Ella tomó su cartera y partió a toda velocidad. Él se quedó allí parado, pensando. Apoyó los papeles de la reunión sobre el escritorio y sacó su teléfono móvil del bolsillo. Abrió los contactos y enseguida encontró el que buscaba. Cuando estaba a punto de activarlo para llamar, se detuvo. Apretó los dientes. ¿Por qué todo era tan difícil para él? ¿Por qué no podía ser un maldito desalmado, frío como el hielo, como el resto de su familia? Se sentó en una silla, con el teléfono aun en la mano, tratando de decidir a quién iba a traicionar…
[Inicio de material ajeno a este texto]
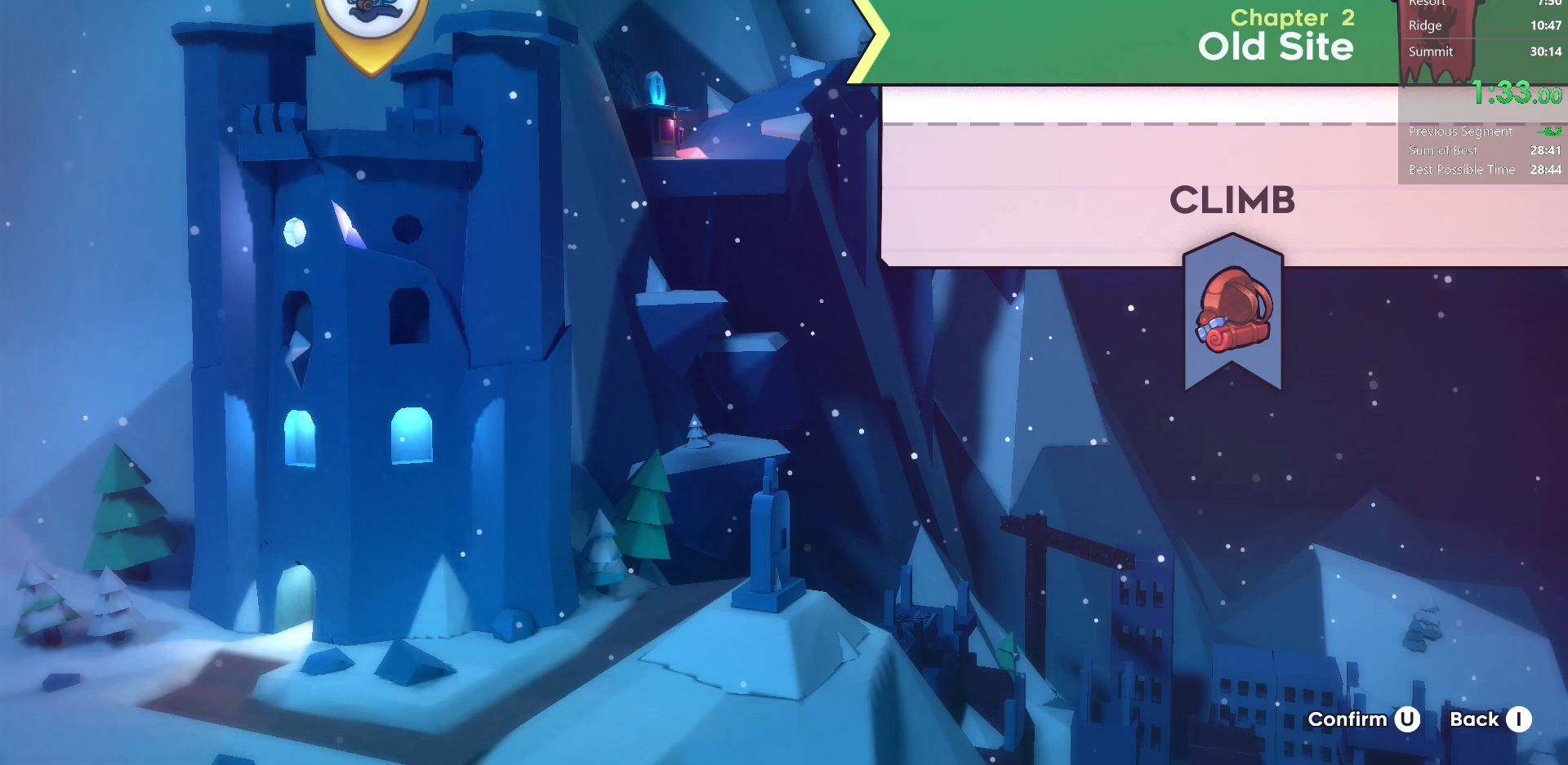
{"keys": [], "events": [[200, "up", "down"], [283, "grab", "down"], [333, "up", "up"], [350, "grab", "up"]]}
Con el rostro feliz y muchas mariposas de excitación en el estómago, Juliana manejó hasta su casa. Estacionó el coche un momento en la calle, frente a su casa y bajó con paso rápido, sacando la llave de la puerta de su cartera. Al llegar a la puerta, notó que estaba sin llave. No se preocupó demasiado por el asunto, pues pensó que había sido un descuido de Liam. Entró y vio también que la alarma de la casa estaba desconectada. No tuvo mucho tiempo más para elucubrar, pues al entrar en la sala de estar, enseguida lo vio.

Las mariposas de su estómago se transformaron al instante en mariposas de ansiedad y luego de terror largamente reprimido. Él estaba sentado cómodamente en su sofá, de traje azul y corbata negra, su atuendo favorito, el que le daba ese aspecto de respetabilidad que tan importante era para él proyectar. Estaba exactamente igual que como lo recordaba, excepto por el pelo, que mostraba ahora una multitud de canas mezcladas con las hebras negras del cabello de su juventud. Detrás del sofá, parados haciendo guardia, estaban dos de sus gorilas, seguramente armados.

Juliana comenzó a sentir las náuseas subiendo hasta su garganta. Flashes del horror vivido a manos de él llegaron a su mente sin que ella pudiera evitarlo. Luego de un largo momento, logró dominar su terror, reemplazándolo con una profunda y negra ira.

—¿Qué haces aquí? ¿Cómo me encontraste?— le gritó.

—No perdamos el tiempo con preguntas retóricas— le respondió él con total calma—. No pensarás que me tomé el trabajo de venir hasta aquí por alguna trivialidad sentimental, ¿o sí?

—¡Lárgate de mi casa ahora mismo!

—Tranquilízate, no he venido a hacerte daño, he venido a ayudarte.

—Tu cinismo es detestable. Nada de lo que digas me convencerá de tus supuestas buenas intenciones. Ya hemos pasado por esto muchas veces, ¿crees que soy tan estúpida como para no haber aprendido ya sobre tus descaradas manipulaciones? ¿Crees que voy a caer de nuevo?

—Juli, querida, ya caíste de nuevo, caíste muy hondo y ni siquiera lo has notado, por eso estoy aquí, para advertirte.

—No te atrevas a llamarme “Juli” y mucho menos “querida”. Para ti soy la señora Cerbara y me tratarás con respeto.

—Como quieras— se encogió de hombros él—. Eso no cambia nada.

—Lo cambia todo— le gruñó ella.

—Estamos perdiendo el tiempo con cosas que no tienen que ver con tu situación actual. Si me dejas explicarte…

—No— lo cortó ella terminante—. No vas a envolverme en tus mentiras. No quiero escucharte, solo quiero que levantes tu trasero de ese sofá y te largues de mi casa.

—No me iré hasta que no oigas lo que tengo que decirte.

—¡Vete de mi casa YA o llamaré a la policía!— le gritó ella, sacando su teléfono de la cartera.

—¿Y qué vas a decirles? “Oficiales, mi padre, el ilustre embajador Ricardo Maer vino de visita a mi casa sin anunciarse previamente, por favor espósenlo y llévenselo”— imitó él la voz de ella con sarcasmo—. ¿Necesitas que te explique cuál será la reacción de la policía cuando me vean?

—¡Eres un maldito!

—Cinco minutos, es todo lo que pido. Cinco minutos y desapareceré de tu vida otra vez, lo juro.